■ EXTRACTED TEXT:
*** Block opens ***

ABSTRACT
Critical literacy-focused messaging is already propelling place-based meaning-making in communities and streets. Literacy researchers must be part of this public development and revelation. Authors share learning from two longitudinal, publicly-engaged ethnographic projects in different Midwestern United States communities to offer waypoints key to understanding communities’ social and spatial processes in highly segregated (by social class and race) locales. Building on key understandings around precarity and responsibility, place in research, and community-based critical equity literacy, these studies reinforce relentlessly examining places people live, grow up, and attend schools bound by values-laden and material geographic touchpoints that mobilize and produce inequities. These acts of placemaking position literacy research and researchers' role as imperative in informing future policy decisions and advocacy for equity with a “precariat” public and offer the layered approaches and multiple perspectives necessary for justice-based work where findings produced will resonate and matter for the publics we serve.
Disclosure statement
No potential conflict of interest was reported by the author(s).
Ethics approval
Human Subjects Office of Research Compliance, Indiana University (#1603124771F001) Purdue University Human Research Protection Program, Purdue University (#1,812,021,480 and #1,812,021,479)
Additional information
Funding
Notes on contributors
Alexandra Panos
Alexandra Panos is an assistant professor of Literacy Studies and affiliate faculty in Measurement and Research at the University of South Florida. A former middle grades English Language Arts teacher, Dr. Panos takes an interdisciplinary and collaborative approach in her research on the spatial and critical dimensions of literacy and qualitative inquiry methodologies.

*** Block closes ***

Images with located body landmarks:

*** Block opens ***

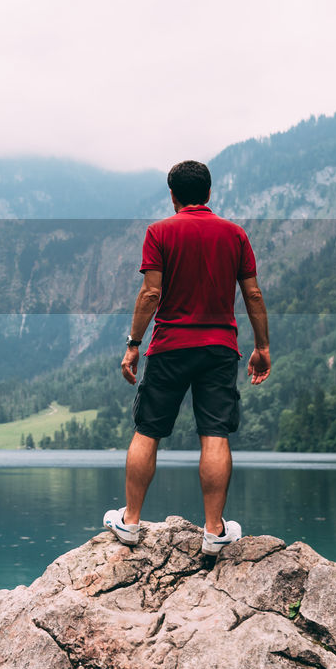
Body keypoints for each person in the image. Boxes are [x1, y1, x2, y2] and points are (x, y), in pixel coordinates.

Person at [104, 159, 270, 555]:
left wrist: (133, 343)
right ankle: (214, 531)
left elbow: (150, 294)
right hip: (219, 349)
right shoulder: (235, 234)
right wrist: (262, 347)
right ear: (209, 194)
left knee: (148, 430)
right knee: (215, 433)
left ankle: (130, 521)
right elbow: (253, 295)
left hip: (170, 347)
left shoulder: (159, 232)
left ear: (173, 195)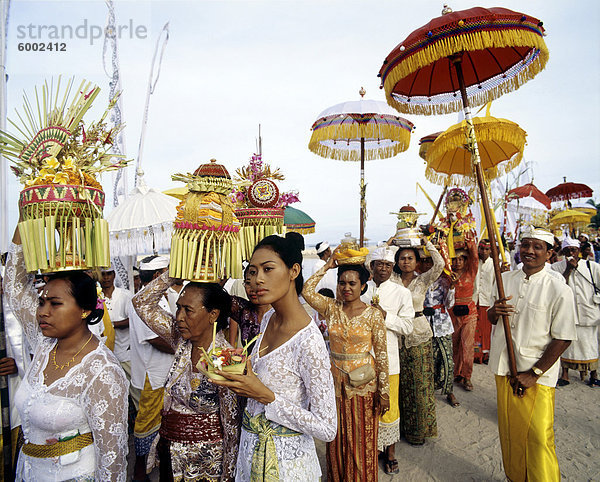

*** Block closes ***

■ WHAT THE TASK ASKS:
Pick up the article page about place-based literacy research after its last sentence and keep writing it.

■ RESPONSE AREA:
Christy Wessel-Powell
Christy Wessel-Powell is an assistant professor of Literacy & Language Education in the department of Curriculum & Instruction at Purdue University. Her research focuses on literacy and equity in schools and across communities, through collaborative and often unavoidably political work. Dr. Wessel-Powell is also a former K-2 teacher.
Regina Weir
Regina Weir earned her Ph.D. in special education from Indiana University Bloomington and currently serves as the director of an alternative education program in Martinsville, Indiana. Regina engages in community-based research that focuses on school equity and family/community well-being.
Casey Pennington
Casey Pennington is a PhD Candidate in the Literacy, Culture & Language Education Department at Indiana University. Her research is focused on community-based interests and needs emphasizing youth’s outside of school embodied and spatialized literacy practices.